== Work to be completed ==
Write every entry out again exactly, please, and skip the pictures.
+-------+
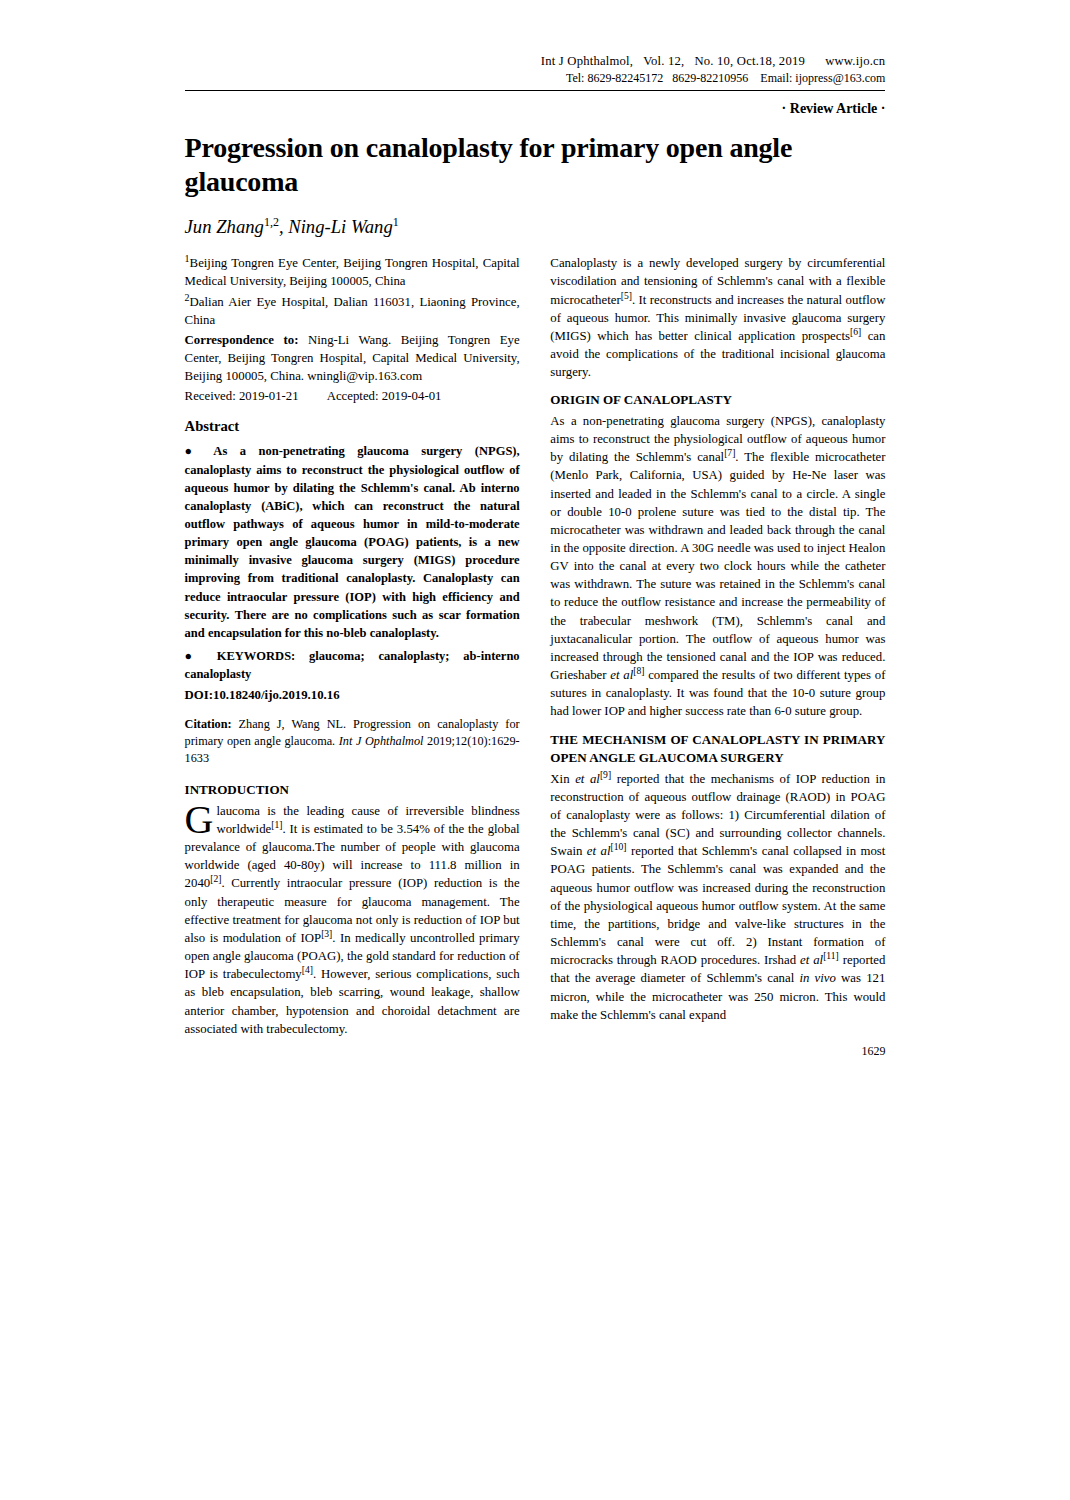Int J Ophthalmol, Vol. 12, No. 10, Oct.18, 2019 www.ijo.cn
Tel: 8629-82245172 8629-82210956 Email: ijopress@163.com
· Review Article ·
Progression on canaloplasty for primary open angle glaucoma
Jun Zhang1,2, Ning-Li Wang1
1Beijing Tongren Eye Center, Beijing Tongren Hospital, Capital Medical University, Beijing 100005, China
2Dalian Aier Eye Hospital, Dalian 116031, Liaoning Province, China
Correspondence to: Ning-Li Wang. Beijing Tongren Eye Center, Beijing Tongren Hospital, Capital Medical University, Beijing 100005, China. wningli@vip.163.com
Received: 2019-01-21Accepted: 2019-04-01
Abstract
● As a non-penetrating glaucoma surgery (NPGS), canaloplasty aims to reconstruct the physiological outflow of aqueous humor by dilating the Schlemm's canal. Ab interno canaloplasty (ABiC), which can reconstruct the natural outflow pathways of aqueous humor in mild-to-moderate primary open angle glaucoma (POAG) patients, is a new minimally invasive glaucoma surgery (MIGS) procedure improving from traditional canaloplasty. Canaloplasty can reduce intraocular pressure (IOP) with high efficiency and security. There are no complications such as scar formation and encapsulation for this no-bleb canaloplasty.
● KEYWORDS: glaucoma; canaloplasty; ab-interno canaloplasty
DOI:10.18240/ijo.2019.10.16
Citation: Zhang J, Wang NL. Progression on canaloplasty for primary open angle glaucoma. Int J Ophthalmol 2019;12(10):1629-1633
INTRODUCTION
Glaucoma is the leading cause of irreversible blindness worldwide[1]. It is estimated to be 3.54% of the the global prevalance of glaucoma.The number of people with glaucoma worldwide (aged 40-80y) will increase to 111.8 million in 2040[2]. Currently intraocular pressure (IOP) reduction is the only therapeutic measure for glaucoma management. The effective treatment for glaucoma not only is reduction of IOP but also is modulation of IOP[3]. In medically uncontrolled primary open angle glaucoma (POAG), the gold standard for reduction of IOP is trabeculectomy[4]. However, serious complications, such as bleb encapsulation, bleb scarring, wound leakage, shallow anterior chamber, hypotension and choroidal detachment are associated with trabeculectomy.
Canaloplasty is a newly developed surgery by circumferential viscodilation and tensioning of Schlemm's canal with a flexible microcatheter[5]. It reconstructs and increases the natural outflow of aqueous humor. This minimally invasive glaucoma surgery (MIGS) which has better clinical application prospects[6] can avoid the complications of the traditional incisional glaucoma surgery.
ORIGIN OF CANALOPLASTY
As a non-penetrating glaucoma surgery (NPGS), canaloplasty aims to reconstruct the physiological outflow of aqueous humor by dilating the Schlemm's canal[7]. The flexible microcatheter (Menlo Park, California, USA) guided by He-Ne laser was inserted and leaded in the Schlemm's canal to a circle. A single or double 10-0 prolene suture was tied to the distal tip. The microcatheter was withdrawn and leaded back through the canal in the opposite direction. A 30G needle was used to inject Healon GV into the canal at every two clock hours while the catheter was withdrawn. The suture was retained in the Schlemm's canal to reduce the outflow resistance and increase the permeability of the trabecular meshwork (TM), Schlemm's canal and juxtacanalicular portion. The outflow of aqueous humor was increased through the tensioned canal and the IOP was reduced. Grieshaber et al[8] compared the results of two different types of sutures in canaloplasty. It was found that the 10-0 suture group had lower IOP and higher success rate than 6-0 suture group.
THE MECHANISM OF CANALOPLASTY IN PRIMARY OPEN ANGLE GLAUCOMA SURGERY
Xin et al[9] reported that the mechanisms of IOP reduction in reconstruction of aqueous outflow drainage (RAOD) in POAG of canaloplasty were as follows: 1) Circumferential dilation of the Schlemm's canal (SC) and surrounding collector channels. Swain et al[10] reported that Schlemm's canal collapsed in most POAG patients. The Schlemm's canal was expanded and the aqueous humor outflow was increased during the reconstruction of the physiological aqueous humor outflow system. At the same time, the partitions, bridge and valve-like structures in the Schlemm's canal were cut off. 2) Instant formation of microcracks through RAOD procedures. Irshad et al[11] reported that the average diameter of Schlemm's canal in vivo was 121 micron, while the microcatheter was 250 micron. This would make the Schlemm's canal expand
1629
+-------+
== Problem solution ==
Int J Ophthalmol, Vol. 12, No. 10, Oct.18, 2019 www.ijo.cn
Tel: 8629-82245172 8629-82210956 Email: ijopress@163.com
· Review Article ·
Progression on canaloplasty for primary open angle glaucoma
Jun Zhang1,2, Ning-Li Wang1
1Beijing Tongren Eye Center, Beijing Tongren Hospital, Capital Medical University, Beijing 100005, China
2Dalian Aier Eye Hospital, Dalian 116031, Liaoning Province, China
Correspondence to: Ning-Li Wang. Beijing Tongren Eye Center, Beijing Tongren Hospital, Capital Medical University, Beijing 100005, China. wningli@vip.163.com
Received: 2019-01-21Accepted: 2019-04-01
Abstract
● As a non-penetrating glaucoma surgery (NPGS), canaloplasty aims to reconstruct the physiological outflow of aqueous humor by dilating the Schlemm's canal. Ab interno canaloplasty (ABiC), which can reconstruct the natural outflow pathways of aqueous humor in mild-to-moderate primary open angle glaucoma (POAG) patients, is a new minimally invasive glaucoma surgery (MIGS) procedure improving from traditional canaloplasty. Canaloplasty can reduce intraocular pressure (IOP) with high efficiency and security. There are no complications such as scar formation and encapsulation for this no-bleb canaloplasty.
● KEYWORDS: glaucoma; canaloplasty; ab-interno canaloplasty
DOI:10.18240/ijo.2019.10.16
Citation: Zhang J, Wang NL. Progression on canaloplasty for primary open angle glaucoma. Int J Ophthalmol 2019;12(10):1629-1633
INTRODUCTION
Glaucoma is the leading cause of irreversible blindness worldwide[1]. It is estimated to be 3.54% of the the global prevalance of glaucoma.The number of people with glaucoma worldwide (aged 40-80y) will increase to 111.8 million in 2040[2]. Currently intraocular pressure (IOP) reduction is the only therapeutic measure for glaucoma management. The effective treatment for glaucoma not only is reduction of IOP but also is modulation of IOP[3]. In medically uncontrolled primary open angle glaucoma (POAG), the gold standard for reduction of IOP is trabeculectomy[4]. However, serious complications, such as bleb encapsulation, bleb scarring, wound leakage, shallow anterior chamber, hypotension and choroidal detachment are associated with trabeculectomy.
Canaloplasty is a newly developed surgery by circumferential viscodilation and tensioning of Schlemm's canal with a flexible microcatheter[5]. It reconstructs and increases the natural outflow of aqueous humor. This minimally invasive glaucoma surgery (MIGS) which has better clinical application prospects[6] can avoid the complications of the traditional incisional glaucoma surgery.
ORIGIN OF CANALOPLASTY
As a non-penetrating glaucoma surgery (NPGS), canaloplasty aims to reconstruct the physiological outflow of aqueous humor by dilating the Schlemm's canal[7]. The flexible microcatheter (Menlo Park, California, USA) guided by He-Ne laser was inserted and leaded in the Schlemm's canal to a circle. A single or double 10-0 prolene suture was tied to the distal tip. The microcatheter was withdrawn and leaded back through the canal in the opposite direction. A 30G needle was used to inject Healon GV into the canal at every two clock hours while the catheter was withdrawn. The suture was retained in the Schlemm's canal to reduce the outflow resistance and increase the permeability of the trabecular meshwork (TM), Schlemm's canal and juxtacanalicular portion. The outflow of aqueous humor was increased through the tensioned canal and the IOP was reduced. Grieshaber et al[8] compared the results of two different types of sutures in canaloplasty. It was found that the 10-0 suture group had lower IOP and higher success rate than 6-0 suture group.
THE MECHANISM OF CANALOPLASTY IN PRIMARY OPEN ANGLE GLAUCOMA SURGERY
Xin et al[9] reported that the mechanisms of IOP reduction in reconstruction of aqueous outflow drainage (RAOD) in POAG of canaloplasty were as follows: 1) Circumferential dilation of the Schlemm's canal (SC) and surrounding collector channels. Swain et al[10] reported that Schlemm's canal collapsed in most POAG patients. The Schlemm's canal was expanded and the aqueous humor outflow was increased during the reconstruction of the physiological aqueous humor outflow system. At the same time, the partitions, bridge and valve-like structures in the Schlemm's canal were cut off. 2) Instant formation of microcracks through RAOD procedures. Irshad et al[11] reported that the average diameter of Schlemm's canal in vivo was 121 micron, while the microcatheter was 250 micron. This would make the Schlemm's canal expand
1629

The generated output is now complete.